Konawe, pnpm-konawe.blogspot.com
- Kecamatan Pondidaha adalah salah satu kecamatan di Kabupaten Konawe
Propinsi Sulawesi Tenggara dengan luas Wilayah 174 Km2 dengan jumlah
Penduduk 11.205 Jiwa dengan Penduduk Laki-laki 5.661 Jiwa dan Perempuan
5.544 Jiwa dengan Kepala Keluarga berjumlah 2.782 KK dengan klasifikasi
558 KK Miskin, 43 KK Sangat Miskin dengan jumlah KK Mampu sebanyak
1.408 KK. Jumlah Desa dan Kelurahan di Kecamatan Pondidaha sebanyak 17
Desa 1 Kelurahan yang terdiri dari : Desa Tirawuta, Wawolemo,
Wowalahumbuti, Amesiu, Mumundowu, Lalodangge, Wonua Mandara, Hongoa,
Puumbinisi, Lalonggotomi, Ahuawatu, Belatu, Laloika, Ambulanu,
Sulemandara, Kelurahan Pondidaha, Wonua Monapa dan Lahunggumbi. Dengan
banyaknya Desa dan Kelurahan ini Kecamatan Pondidaha dibatasi dengan
beberapa wilayah lainnya diantaranya Sebelah Utara berbatasan dengan
Kecamatan Lembo, Sebelah timur berbatasan dengan Kecamatan Besulutu,
Sebelah Selatan berbatasan dengan Kecamatan Landono dan Sebelah Barat
berbatasan dengan Wonggeduku.
Kecamatan
Pondidaha merupakan salah satu lokasi PNPM-PPK pada tahun 2007 yang
merupakan kebijakan pemerintah untuk mempercepat penanggulangan
kemiskinan secara terpadu dan berkelanjutan. Pada Tahun 2007 Kecamatan
Pondidaha & Amonggedo mendapatkan Dana Bantuan PNPM-PPK sebesar
Rp.1.250.000.000,- Sementara itu untuk T.A. 2008 ini Kecamatan Pondidaha
& Amonggedo mendapatkan kucuran Dana sebesar Rp. 1.000.000.000,-
yang dikenal dengan nama PNPM Mandiri Perdesaan. Sedangkan untuk tahun
anggaran 2009 Kecamatan Pondidaha telah berpisah dengan Kecamatan
Amonggedo, mendapatkan alokasi dana sebesar Rp. 2.000.000.000,- (Dua
Milyar Rupiah), di TA. 2010 mendapatkan Alokasi dana sebesar Rp.
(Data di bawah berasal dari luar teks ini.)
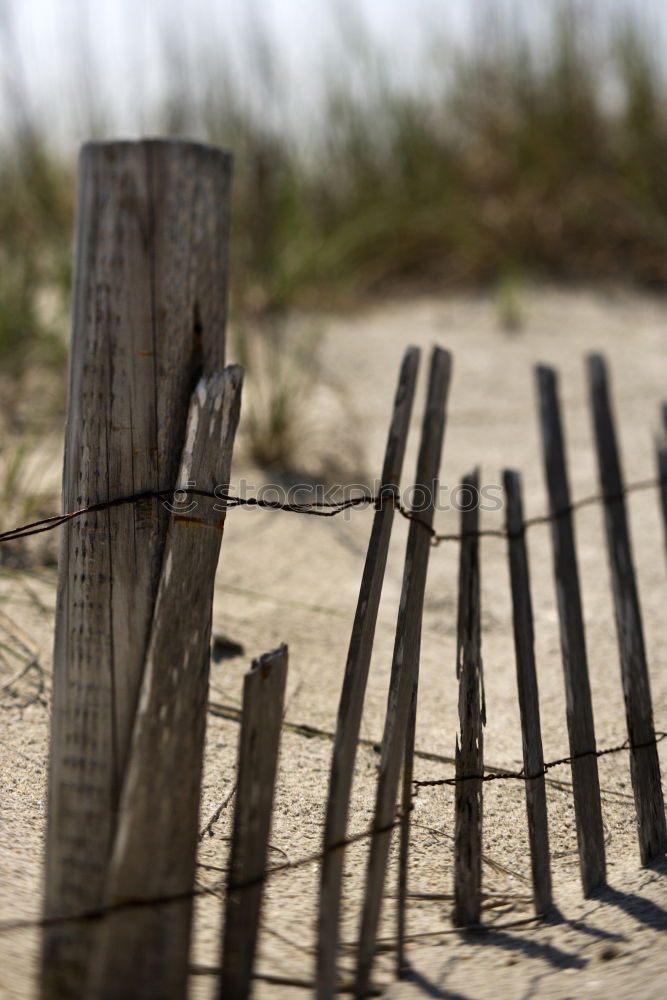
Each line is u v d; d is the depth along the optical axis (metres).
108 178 1.54
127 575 1.42
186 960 1.22
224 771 1.93
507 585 2.80
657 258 5.64
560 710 2.22
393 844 1.76
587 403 4.06
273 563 2.85
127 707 1.34
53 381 3.80
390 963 1.44
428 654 2.44
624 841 1.79
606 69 6.13
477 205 5.98
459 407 4.01
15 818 1.74
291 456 3.47
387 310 5.30
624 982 1.35
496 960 1.45
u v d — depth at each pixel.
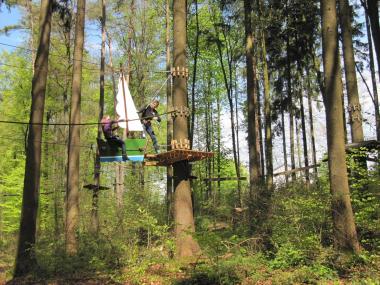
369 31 21.98
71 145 16.22
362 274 8.67
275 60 25.78
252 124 18.64
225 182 35.81
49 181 26.61
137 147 11.93
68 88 27.12
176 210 13.00
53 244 13.72
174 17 13.96
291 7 22.83
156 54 28.52
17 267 12.79
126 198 17.33
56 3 19.05
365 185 11.95
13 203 26.80
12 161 28.00
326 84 10.54
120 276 10.60
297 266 9.59
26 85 26.02
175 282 9.55
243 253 10.04
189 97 31.06
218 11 27.77
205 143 32.81
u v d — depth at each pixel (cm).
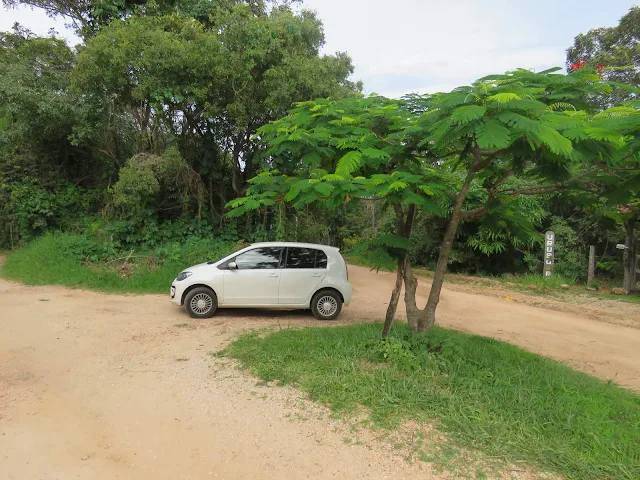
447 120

3.000.000.000,- dan Tahun Angggaran 2011 sebesar Rp. 3.000.000.000,-
(Tiga Milyar Rupiah) Namun berhubung karena tidak cairnya dana cost
sharing oleh pemda pada tahun yang dimaksud maka dana BLM 20% tahap
terakhir tidak dapat dicairkan oleh pusat sehingga dana BLM yang masuk
ke rekening BLM Kecamatan Pondidaha hanya 60% dari alokasi atau sebesar
RP. 1.800.000.000,-. Untuk tahun Anggaran 2013 Alokasi dana BLM
Kecamatan Pondidaha mengalami penurunan drastis yakni sebesar RP.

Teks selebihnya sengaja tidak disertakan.